Une heure environ s'est écoulée depuis l'apparition du poupard en caoutchouc rouge. A présent, voici Grillon cuirassé de pied en cap avec sa bonne tête luisante et ronde, en seau à charbon, derrière laquelle fermentent des souvenirs de cinq cents millions d'années. Déjà les antennes, souples, effilées, sélectives, s'agitent en tous sens, captant des messages en code réservés à l'espèce. Son premier acte - rien de perdu - consistera à déjeuner de sa propre dépouille, dont il réabsorbera ainsi tous les éléments utiles. Après quoi, il se mettra à chanter.
Une musique plus nuancée qu'il n'y paraît tout d'abord, celle de ce petit violoneux ; où alternent les tik-tik-tik-tik doux, voilés, presque confidentiels et les coups d'archet éclatants dont le virtuose infatigable fait retentir joyeusement la jungle des herbes tout le long du jour et même, quand il fait vraiment chaud, fort avant dans la nuit.
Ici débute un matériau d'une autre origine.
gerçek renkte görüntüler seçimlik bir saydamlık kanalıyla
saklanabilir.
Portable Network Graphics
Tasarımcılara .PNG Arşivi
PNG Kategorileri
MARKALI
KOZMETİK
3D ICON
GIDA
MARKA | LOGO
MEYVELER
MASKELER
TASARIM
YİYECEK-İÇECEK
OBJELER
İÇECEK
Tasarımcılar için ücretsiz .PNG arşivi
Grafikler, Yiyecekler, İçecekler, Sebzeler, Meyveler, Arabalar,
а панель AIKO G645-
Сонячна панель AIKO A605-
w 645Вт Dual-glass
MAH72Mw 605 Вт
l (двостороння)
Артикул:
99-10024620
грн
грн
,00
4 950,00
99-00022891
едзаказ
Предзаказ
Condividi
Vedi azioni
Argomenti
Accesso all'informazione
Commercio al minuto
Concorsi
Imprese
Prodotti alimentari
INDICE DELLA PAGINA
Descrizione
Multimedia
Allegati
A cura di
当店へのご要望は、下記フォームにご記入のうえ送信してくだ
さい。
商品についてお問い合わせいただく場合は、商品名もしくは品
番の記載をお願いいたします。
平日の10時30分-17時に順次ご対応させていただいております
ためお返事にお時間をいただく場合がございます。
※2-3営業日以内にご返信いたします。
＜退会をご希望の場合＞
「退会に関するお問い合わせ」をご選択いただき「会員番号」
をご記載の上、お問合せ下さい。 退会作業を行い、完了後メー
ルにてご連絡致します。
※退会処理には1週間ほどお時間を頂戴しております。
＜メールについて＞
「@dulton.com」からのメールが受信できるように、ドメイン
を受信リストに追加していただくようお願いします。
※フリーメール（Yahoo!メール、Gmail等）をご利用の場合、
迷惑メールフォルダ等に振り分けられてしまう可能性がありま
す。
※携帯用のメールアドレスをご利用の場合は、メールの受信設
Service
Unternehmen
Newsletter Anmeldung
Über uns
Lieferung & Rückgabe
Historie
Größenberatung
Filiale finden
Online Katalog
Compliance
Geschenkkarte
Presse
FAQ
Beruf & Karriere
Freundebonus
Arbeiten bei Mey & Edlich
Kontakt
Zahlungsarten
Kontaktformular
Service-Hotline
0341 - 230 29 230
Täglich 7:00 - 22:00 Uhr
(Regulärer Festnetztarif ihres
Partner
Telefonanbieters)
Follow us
Ainsi ce poète rural exprime-t-il à sa manière le plaisir de vivre et les gloires de l'été : l'éclat des épis dorés, les coquelicots balancés par la douce brise, la dérive des nuages gorgés de lumière, les crépuscules, les étoiles et les aubes. Mais ce qui porte encore cette chanson fragile, c'est la Force qui brasse les mondes comme un pâte et fait battre aussi le coeur des hommes. Voici déjà qu'attiré par ce chant irrésistible, l'Eternel Féminin, sous les espèces d'une aussi neuve grillonne, se glisse discrètement à travers les herbes. Il faut souhaiter bonne chance à ce poète qui va se mettre en ménage. Car chacun sait que se mettre en ménage fut toujours opération particulièrement délicate pour les poètes."